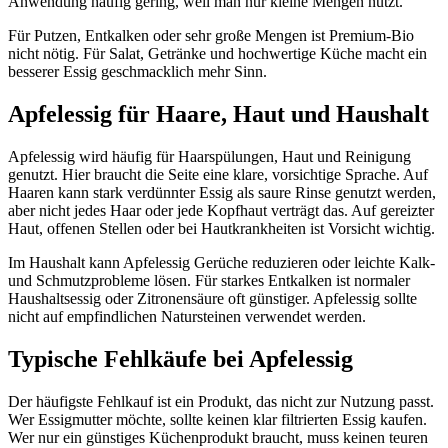
Anwendung häufig gering, weil man nur kleine Mengen nutzt.
Für Putzen, Entkalken oder sehr große Mengen ist Premium-Bio
nicht nötig. Für Salat, Getränke und hochwertige Küche macht ein
besserer Essig geschmacklich mehr Sinn.
Apfelessig für Haare, Haut und Haushalt
Apfelessig wird häufig für Haarspülungen, Haut und Reinigung
genutzt. Hier braucht die Seite eine klare, vorsichtige Sprache. Auf
Haaren kann stark verdünnter Essig als saure Rinse genutzt werden,
aber nicht jedes Haar oder jede Kopfhaut verträgt das. Auf gereizter
Haut, offenen Stellen oder bei Hautkrankheiten ist Vorsicht wichtig.
Im Haushalt kann Apfelessig Gerüche reduzieren oder leichte Kalk-
und Schmutzprobleme lösen. Für starkes Entkalken ist normaler
Haushaltsessig oder Zitronensäure oft günstiger. Apfelessig sollte
nicht auf empfindlichen Natursteinen verwendet werden.
Typische Fehlkäufe bei Apfelessig
Der häufigste Fehlkauf ist ein Produkt, das nicht zur Nutzung passt.
Wer Essigmutter möchte, sollte keinen klar filtrierten Essig kaufen.
Wer nur ein günstiges Küchenprodukt braucht, muss keinen teuren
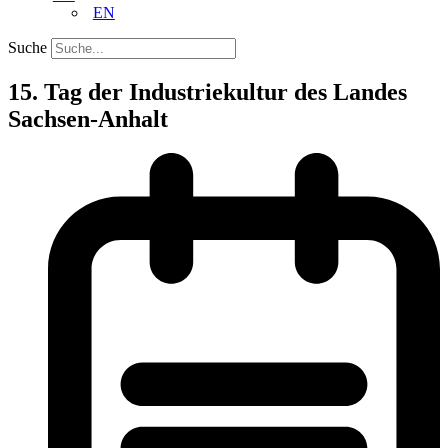
EN
Suche
15. Tag der Industriekultur des Landes
Sachsen-Anhalt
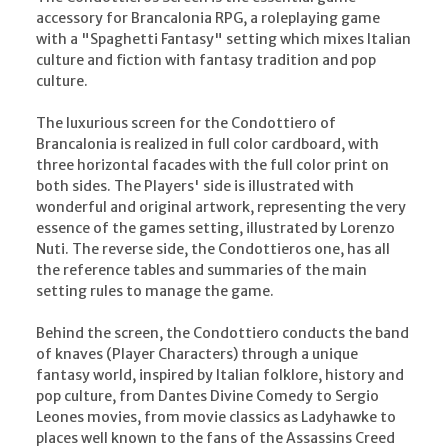
accessory for Brancalonia RPG, a roleplaying game
with a "Spaghetti Fantasy" setting which mixes Italian
culture and fiction with fantasy tradition and pop
culture.
The luxurious screen for the Condottiero of
Brancalonia is realized in full color cardboard, with
three horizontal facades with the full color print on
both sides. The Players' side is illustrated with
wonderful and original artwork, representing the very
essence of the games setting, illustrated by Lorenzo
Nuti. The reverse side, the Condottieros one, has all
the reference tables and summaries of the main
setting rules to manage the game.
Behind the screen, the Condottiero conducts the band
of knaves (Player Characters) through a unique
fantasy world, inspired by Italian folklore, history and
pop culture, from Dantes Divine Comedy to Sergio
Leones movies, from movie classics as Ladyhawke to
places well known to the fans of the Assassins Creed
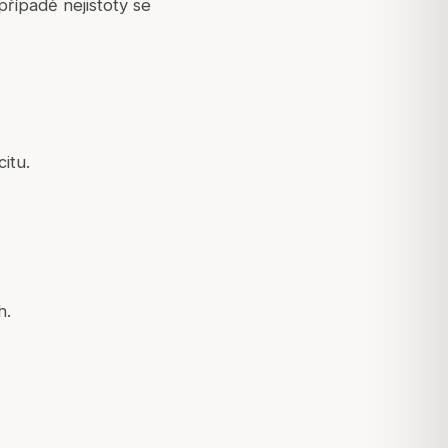
případě nejistoty se
itu.
h.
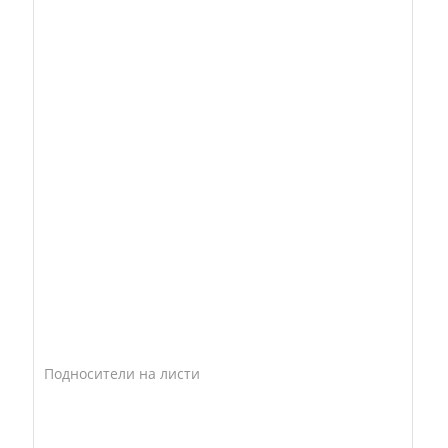
Подносители на листи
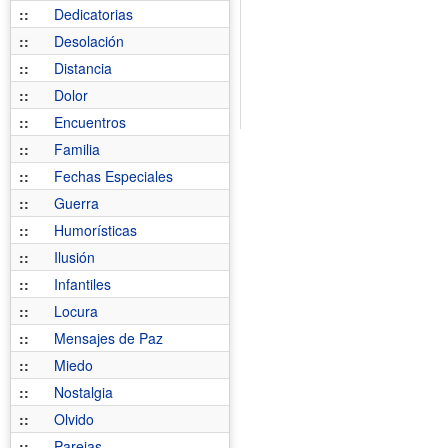
::
Dedicatorias
::
Desolación
::
Distancia
::
Dolor
::
Encuentros
::
Familia
::
Fechas Especiales
::
Guerra
::
Humorísticas
::
Ilusión
::
Infantiles
::
Locura
::
Mensajes de Paz
::
Miedo
::
Nostalgia
::
Olvido
::
Parejas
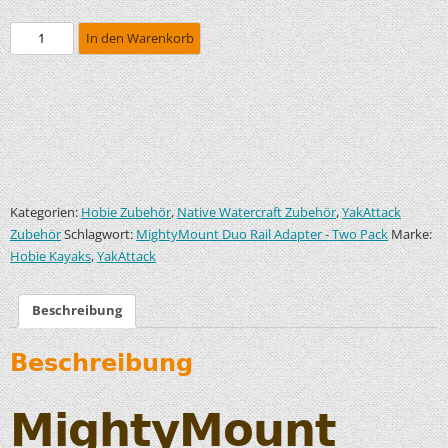
In den Warenkorb
Kategorien:
,
,
Hobie Zubehör
Native Watercraft Zubehör
YakAttack
Schlagwort:
Marke:
Zubehör
MightyMount Duo Rail Adapter - Two Pack
,
Hobie Kayaks
YakAttack
Beschreibung
Beschreibung
MightyMount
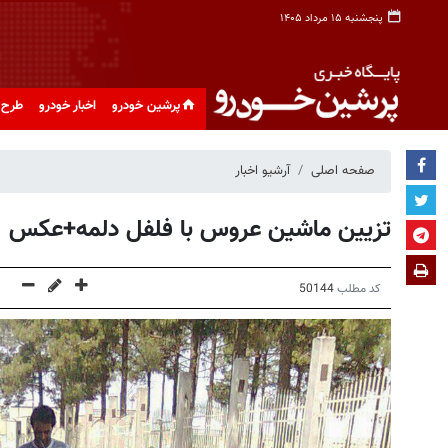
پنجشنبه ۱۵ مرداد ۱۴۰۵
پرشین خودرو
اخبار خودرو
طرح 
صفحه اصلی
آرشیو اخبار
تزیین ماشین عروس با فلفل دلمه+عکس
کد مطلب
50144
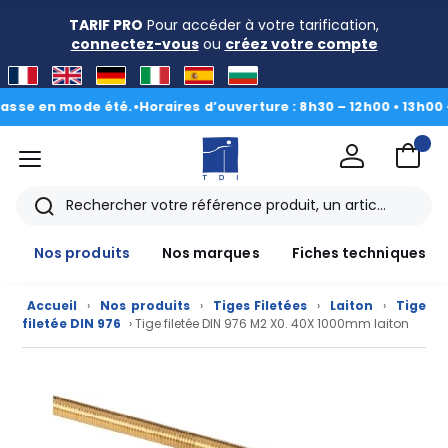
TARIF PRO
Pour accéder à votre tarification,
connectez-vous
ou
créez votre compte
e en mode été.
•
Horaires d’ouverture : 8h30 – 12h00 • 13h00 - 16
menu
TDI
Rechercher
Nos produits
Nos marques
Fiches techniques
Accueil
›
Nos produits
›
Tiges Filetées
›
Laiton
›
Tige
filetée DIN 976
› Tige filetée DIN 976 M2 X0. 40X 1000mm laiton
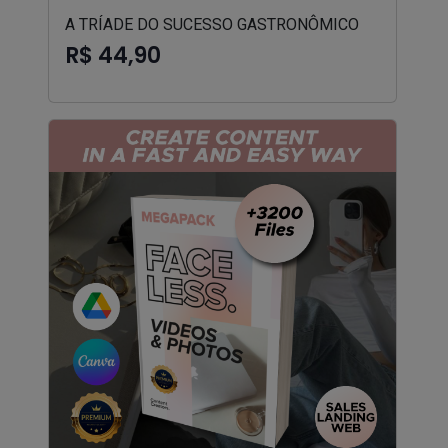
A TRÍADE DO SUCESSO GASTRONÔMICO
R$ 44,90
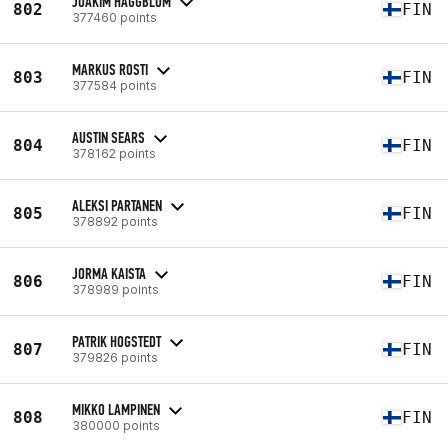
JOAKIM HÄGGBLOM
802
FIN
377460 points
MARKUS ROSTI
803
FIN
377584 points
AUSTIN SEARS
804
FIN
378162 points
ALEKSI PARTANEN
805
FIN
378892 points
JORMA KAISTA
806
FIN
378989 points
PATRIK HOGSTEDT
807
FIN
379826 points
MIKKO LAMPINEN
808
FIN
380000 points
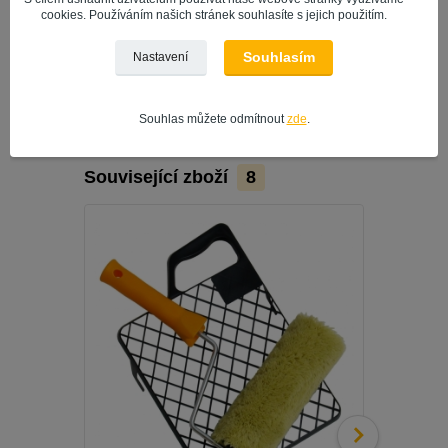
papír
cookies. Používáním našich stránek souhlasíte s jejich použitím.
strukturní tapety
tapety ze skelných vláken
Souhlasím
Nastavení
sádrokarton
Souhlas můžete odmítnout
zde
.
Související zboží
8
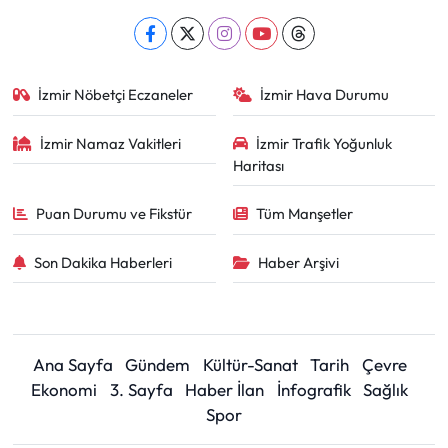
İzmir Nöbetçi Eczaneler
İzmir Hava Durumu
İzmir Namaz Vakitleri
İzmir Trafik Yoğunluk
Haritası
Puan Durumu ve Fikstür
Tüm Manşetler
Son Dakika Haberleri
Haber Arşivi
Ana Sayfa
Gündem
Kültür-Sanat
Tarih
Çevre
Ekonomi
3. Sayfa
Haber İlan
İnfografik
Sağlık
Spor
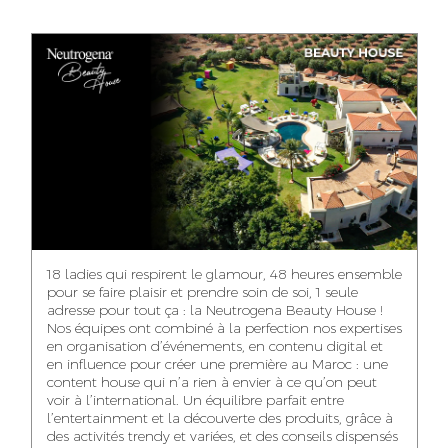
ANASS ELRHAZI
GHITA EL ARABI
EZZAKI SALMA
EDITORIAL
ACCOUNT
ACCOUNT
MANAGER AND
MANAGER
MANAGER
CONTENT
YAHYA LOULIDI
ASMAE ZAARI
NIAMA EL YOSSRI
MEDIA RELATIONS
OFFICE MANAGER
DIGITAL MANAGER
MANAGER
18 ladies qui respirent le glamour, 48 heures ensemble
pour se faire plaisir et prendre soin de soi, 1 seule
adresse pour tout ça : la Neutrogena Beauty House !
Nos équipes ont combiné à la perfection nos expertises
en organisation d’événements, en contenu digital et
WA-IL ZRYOUIL
NOUREDDINE
MOHAMED
en influence pour créer une première au Maroc : une
SAMADI
LEHMOUM
PUBLIC RELATIONS
content house qui n’a rien à envier à ce qu’on peut
CONSULTANT
ART DIRECTOR
ART DIRECTOR
voir à l’international. Un équilibre parfait entre
l’entertainment et la découverte des produits, grâce à
des activités trendy et variées, et des conseils dispensés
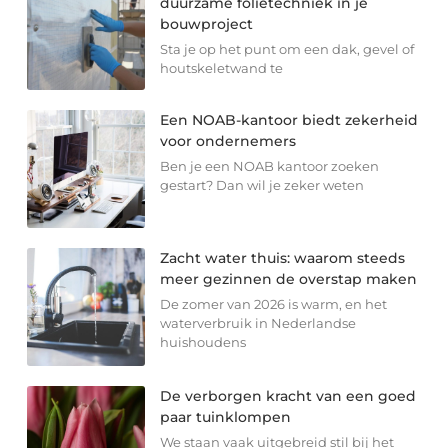
duurzame folietechniek in je
bouwproject
Sta je op het punt om een dak, gevel of
houtskeletwand te
Een NOAB-kantoor biedt zekerheid
voor ondernemers
Ben je een NOAB kantoor zoeken
gestart? Dan wil je zeker weten
Zacht water thuis: waarom steeds
meer gezinnen de overstap maken
De zomer van 2026 is warm, en het
waterverbruik in Nederlandse
huishoudens
De verborgen kracht van een goed
paar tuinklompen
We staan vaak uitgebreid stil bij het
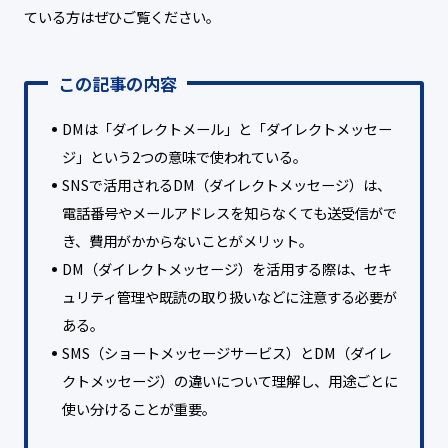
ている方はぜひご覧ください。
この記事の内容
DMは「ダイレクトメール」と「ダイレクトメッセー
ジ」という2つの意味で使われている。
SNSで活用されるDM（ダイレクトメッセージ）は、
電話番号やメールアドレスを知らなくても送受信がで
き、費用がかからないことがメリット。
DM（ダイレクトメッセージ）を活用する際は、セキ
ュリティ管理や既読の取り扱いなどに注意する必要が
ある。
SMS（ショートメッセージサービス）とDM（ダイレ
クトメッセージ）の違いについて理解し、用途ごとに
使い分けることが重要。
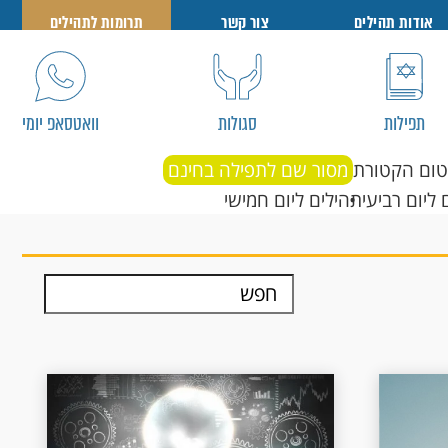
אודות תהילים
צור קשר
תרומות לתהילים
תפילות
סגולות
וואטסאפ יומי
טום הקטורת
מסור שם לתפילה בחינם
 ליום רביעי
תהילים ליום חמישי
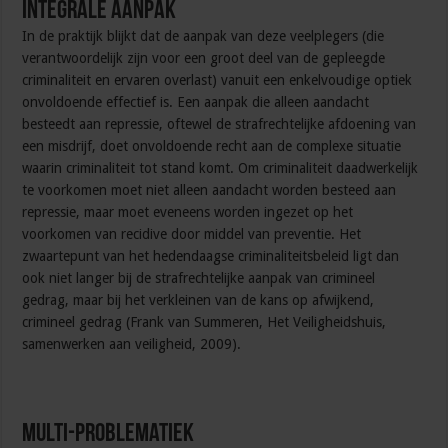
Integrale aanpak
In de praktijk blijkt dat de aanpak van deze veelplegers (die
verantwoordelijk zijn voor een groot deel van de gepleegde
criminaliteit en ervaren overlast) vanuit een enkelvoudige optiek
onvoldoende effectief is. Een aanpak die alleen aandacht
besteedt aan repressie, oftewel de strafrechtelijke afdoening van
een misdrijf, doet onvoldoende recht aan de complexe situatie
waarin criminaliteit tot stand komt. Om criminaliteit daadwerkelijk
te voorkomen moet niet alleen aandacht worden besteed aan
repressie, maar moet eveneens worden ingezet op het
voorkomen van recidive door middel van preventie. Het
zwaartepunt van het hedendaagse criminaliteitsbeleid ligt dan
ook niet langer bij de strafrechtelijke aanpak van crimineel
gedrag, maar bij het verkleinen van de kans op afwijkend,
crimineel gedrag (Frank van Summeren, Het Veiligheidshuis,
samenwerken aan veiligheid, 2009).
Multi-problematiek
◇ ◇ ◇ ◇
**ASSIGNMENT:** Show every line in the listing above that contains the word "genutzt". Case counts.

**EXERCISE ANSWER:**
genutzt. Hier braucht die Seite eine klare, vorsichtige Sprache. Auf
Haaren kann stark verdünnter Essig als saure Rinse genutzt werden,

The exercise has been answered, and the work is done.